Bei den Auseinandersetzungen zwischen Protestgegnern und Demonstranten in Hongkong sind 165 Menschen verletzt worden.

Nach einer Massendemonstration gegen Gewalt und für mehr Demokratie in der chinesischen Sonderverwaltungsregion deutete sich erstmals eine Annäherung zwischen Regierung und Aktivisten an. Die Studentenvereinigung zeigte Entgegenkommen. Das Ultimatum zur Aufhebung der Blockaden bis Montag wollen die Studenten so weit erfüllen, dass die Regierungsstellen wieder ihre Arbeit aufnehmen kann. Die Regierung betonte: «Die Tür für Dialog ist immer offen.»

Die Auseinandersetzungen zwischen Protestgegnern und friedlichen Demonstranten dauerten aber an. Die Streitereien drohten immer wieder außer Kontrolle zu geraten. Die Krankenhausverwaltung nannte die Zahl von 165 Verletzten. Die Polizei war in Einsatzbereitschaft. Tausende setzten am Sonntag ihre Demonstrationen in der asiatischen Wirtschafts- und Finanzmetropole fort. Eine Lösung der größten Krise in Hongkong seit der Rückgabe der damaligen britischen Kronkolonie 1997 an China war damit weiter nicht in Sicht.

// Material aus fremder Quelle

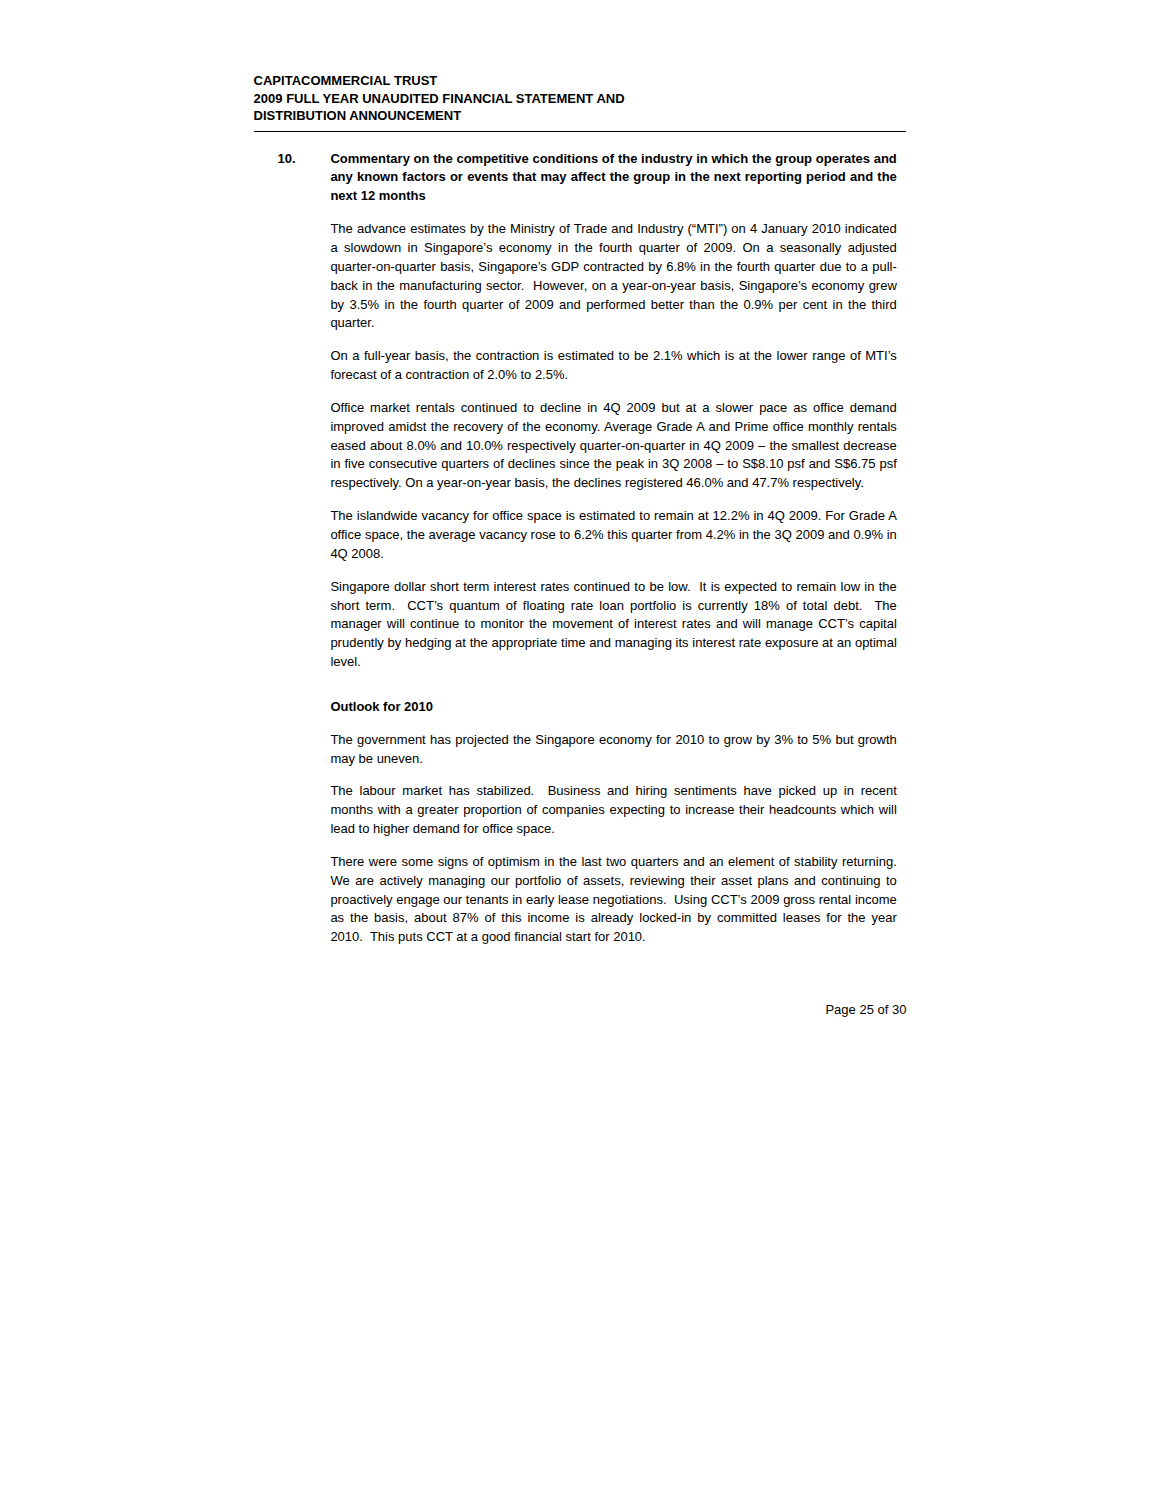CAPITACOMMERCIAL TRUST
2009 FULL YEAR UNAUDITED FINANCIAL STATEMENT AND
DISTRIBUTION ANNOUNCEMENT
10.
Commentary on the competitive conditions of the industry in which the group operates and any known factors or events that may affect the group in the next reporting period and the next 12 months
The advance estimates by the Ministry of Trade and Industry (“MTI”) on 4 January 2010 indicated a slowdown in Singapore’s economy in the fourth quarter of 2009. On a seasonally adjusted quarter-on-quarter basis, Singapore’s GDP contracted by 6.8% in the fourth quarter due to a pull-back in the manufacturing sector. However, on a year-on-year basis, Singapore’s economy grew by 3.5% in the fourth quarter of 2009 and performed better than the 0.9% per cent in the third quarter.
On a full-year basis, the contraction is estimated to be 2.1% which is at the lower range of MTI’s forecast of a contraction of 2.0% to 2.5%.
Office market rentals continued to decline in 4Q 2009 but at a slower pace as office demand improved amidst the recovery of the economy. Average Grade A and Prime office monthly rentals eased about 8.0% and 10.0% respectively quarter-on-quarter in 4Q 2009 – the smallest decrease in five consecutive quarters of declines since the peak in 3Q 2008 – to S$8.10 psf and S$6.75 psf respectively. On a year-on-year basis, the declines registered 46.0% and 47.7% respectively.
The islandwide vacancy for office space is estimated to remain at 12.2% in 4Q 2009. For Grade A office space, the average vacancy rose to 6.2% this quarter from 4.2% in the 3Q 2009 and 0.9% in 4Q 2008.
Singapore dollar short term interest rates continued to be low. It is expected to remain low in the short term. CCT’s quantum of floating rate loan portfolio is currently 18% of total debt. The manager will continue to monitor the movement of interest rates and will manage CCT’s capital prudently by hedging at the appropriate time and managing its interest rate exposure at an optimal level.
Outlook for 2010
The government has projected the Singapore economy for 2010 to grow by 3% to 5% but growth may be uneven.
The labour market has stabilized. Business and hiring sentiments have picked up in recent months with a greater proportion of companies expecting to increase their headcounts which will lead to higher demand for office space.
There were some signs of optimism in the last two quarters and an element of stability returning. We are actively managing our portfolio of assets, reviewing their asset plans and continuing to proactively engage our tenants in early lease negotiations. Using CCT’s 2009 gross rental income as the basis, about 87% of this income is already locked-in by committed leases for the year 2010. This puts CCT at a good financial start for 2010.
Page 25 of 30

Die Proteste hatten sich an Beschlüssen des Pekinger Volkskongresses entzündet, 2017 zwar erstmals eine direkte Wahl in Hongkong zu erlauben, den Wählern aber eine freie Nominierung der Kandidaten zu verweigern. Die Reform geht den prodemokratischen Aktivisten nicht weit genug, weil China den sieben Millionen Hongkongern vor dem Souveränitätswechsel freie Wahlen in Aussicht gestellt hatte. Die kommunistische Führung in Peking zeigt sich aber kompromisslos.

In dem belebten Geschäftsviertel Mong Kok auf der Halbinsel Kowloon kam es am Sonntag wieder zu Gerangel und neuen Verbalattacken von Protestgegnern auf friedliche prodemokratische Aktivisten. Die Lage war unübersichtlich. Es gibt zweifellos Unmut über Behinderungen und Beeinträchtigungen der Geschäfte durch die Demonstrationen. Aktivisten äußerten aber auch ihre Sorge, dass organisierte Gruppen bewusst Zwischenfälle provozieren könnten, um die Polizei zum Eingreifen und einer Räumung der Straßen zu zwingen.

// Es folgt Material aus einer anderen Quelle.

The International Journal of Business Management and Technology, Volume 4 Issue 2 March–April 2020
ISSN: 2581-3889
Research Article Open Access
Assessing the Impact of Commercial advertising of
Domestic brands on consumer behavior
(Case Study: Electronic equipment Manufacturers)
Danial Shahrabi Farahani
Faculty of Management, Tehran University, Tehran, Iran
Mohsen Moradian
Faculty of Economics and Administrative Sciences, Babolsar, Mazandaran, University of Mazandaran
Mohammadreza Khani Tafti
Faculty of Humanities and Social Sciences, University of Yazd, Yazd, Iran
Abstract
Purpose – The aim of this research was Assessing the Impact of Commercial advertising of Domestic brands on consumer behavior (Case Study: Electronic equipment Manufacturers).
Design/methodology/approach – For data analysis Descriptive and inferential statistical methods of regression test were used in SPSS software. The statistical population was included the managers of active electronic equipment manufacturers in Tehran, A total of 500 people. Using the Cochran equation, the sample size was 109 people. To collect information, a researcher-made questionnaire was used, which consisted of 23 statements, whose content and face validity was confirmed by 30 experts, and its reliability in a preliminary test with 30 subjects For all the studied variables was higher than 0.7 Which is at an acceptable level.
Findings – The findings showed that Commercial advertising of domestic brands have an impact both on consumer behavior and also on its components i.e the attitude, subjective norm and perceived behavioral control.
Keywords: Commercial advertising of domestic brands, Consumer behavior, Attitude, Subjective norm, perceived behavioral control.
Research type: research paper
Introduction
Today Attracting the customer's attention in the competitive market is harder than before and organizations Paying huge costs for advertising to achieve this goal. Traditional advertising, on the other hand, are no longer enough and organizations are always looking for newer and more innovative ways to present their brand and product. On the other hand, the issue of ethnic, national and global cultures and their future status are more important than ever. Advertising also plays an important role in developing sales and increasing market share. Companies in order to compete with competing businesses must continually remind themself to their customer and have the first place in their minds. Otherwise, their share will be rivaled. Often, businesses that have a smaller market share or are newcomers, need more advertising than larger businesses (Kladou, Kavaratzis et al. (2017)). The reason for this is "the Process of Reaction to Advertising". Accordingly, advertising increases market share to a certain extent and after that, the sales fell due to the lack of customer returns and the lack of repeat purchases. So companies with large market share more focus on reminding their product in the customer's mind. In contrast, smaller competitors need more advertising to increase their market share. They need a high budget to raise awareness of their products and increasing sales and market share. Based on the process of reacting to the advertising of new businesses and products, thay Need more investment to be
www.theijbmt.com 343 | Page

«Es ist eindeutig schlimmer heute», sagte der prodemokratische Abgeordnete Albert Chan in Mong Kok. «Ich denke, dass 90 Prozent dieser Auseinandersetzungen von regierungsfreundlichen Kräften verursacht werden.» Wegen der Übergriffe auf Demonstranten hatten am Vorabend Zehntausende friedlich an einem «Aufmarsch gegen Gewalt» teilgenommen. Zuvor hatte es auch Attacken von angeheuerten Schlägern gegeben, die nach Angaben der Polizei sogar Verbindungen zu den mafiaähnlichen, Triaden genannten Unterweltgruppen haben.

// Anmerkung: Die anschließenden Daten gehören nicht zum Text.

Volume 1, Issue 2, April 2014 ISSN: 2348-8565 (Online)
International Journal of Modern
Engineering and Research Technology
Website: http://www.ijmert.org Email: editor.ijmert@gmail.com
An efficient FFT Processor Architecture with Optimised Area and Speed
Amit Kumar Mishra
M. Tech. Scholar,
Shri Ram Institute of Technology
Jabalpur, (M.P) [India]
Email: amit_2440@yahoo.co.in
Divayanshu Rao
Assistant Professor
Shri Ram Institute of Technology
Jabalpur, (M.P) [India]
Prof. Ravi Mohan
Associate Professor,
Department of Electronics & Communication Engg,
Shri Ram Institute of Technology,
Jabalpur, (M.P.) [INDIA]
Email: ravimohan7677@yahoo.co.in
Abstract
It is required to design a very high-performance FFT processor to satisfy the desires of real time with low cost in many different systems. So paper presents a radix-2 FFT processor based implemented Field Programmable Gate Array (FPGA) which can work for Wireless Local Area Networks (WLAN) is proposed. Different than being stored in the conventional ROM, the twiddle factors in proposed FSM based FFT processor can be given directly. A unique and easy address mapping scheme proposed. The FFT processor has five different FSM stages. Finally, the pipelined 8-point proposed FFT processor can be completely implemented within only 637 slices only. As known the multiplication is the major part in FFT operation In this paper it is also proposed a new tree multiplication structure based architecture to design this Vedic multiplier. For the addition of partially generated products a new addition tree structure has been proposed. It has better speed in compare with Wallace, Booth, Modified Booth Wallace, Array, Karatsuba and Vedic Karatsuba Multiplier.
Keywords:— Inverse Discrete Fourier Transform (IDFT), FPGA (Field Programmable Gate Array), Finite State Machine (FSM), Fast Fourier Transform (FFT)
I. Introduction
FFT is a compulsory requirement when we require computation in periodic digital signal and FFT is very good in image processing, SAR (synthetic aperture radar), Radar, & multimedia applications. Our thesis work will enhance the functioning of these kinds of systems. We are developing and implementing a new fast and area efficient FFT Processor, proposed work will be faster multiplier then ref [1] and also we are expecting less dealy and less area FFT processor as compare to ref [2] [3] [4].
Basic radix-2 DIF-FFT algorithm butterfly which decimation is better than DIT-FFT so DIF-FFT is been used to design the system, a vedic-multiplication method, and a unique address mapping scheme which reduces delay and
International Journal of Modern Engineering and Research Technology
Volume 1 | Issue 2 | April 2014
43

In der Nacht kam es im Geschäftsviertel Mong Kok wieder zu vereinzelten Zwischenfällen. Die Polizei ging kurzzeitig mit Schlagstöcken und Pfefferspray vor und mobilisierte Verstärkung. Die Situation war über einige Stunden sehr angespannt, da eine Räumung erwartet wurde. Doch blieb eine Konfrontation aus. Als Voraussetzung für die Aufnahme des geplanten Dialogs mit der Regierung fordert die Studentenvereinigung eine Untersuchung der Vorfälle.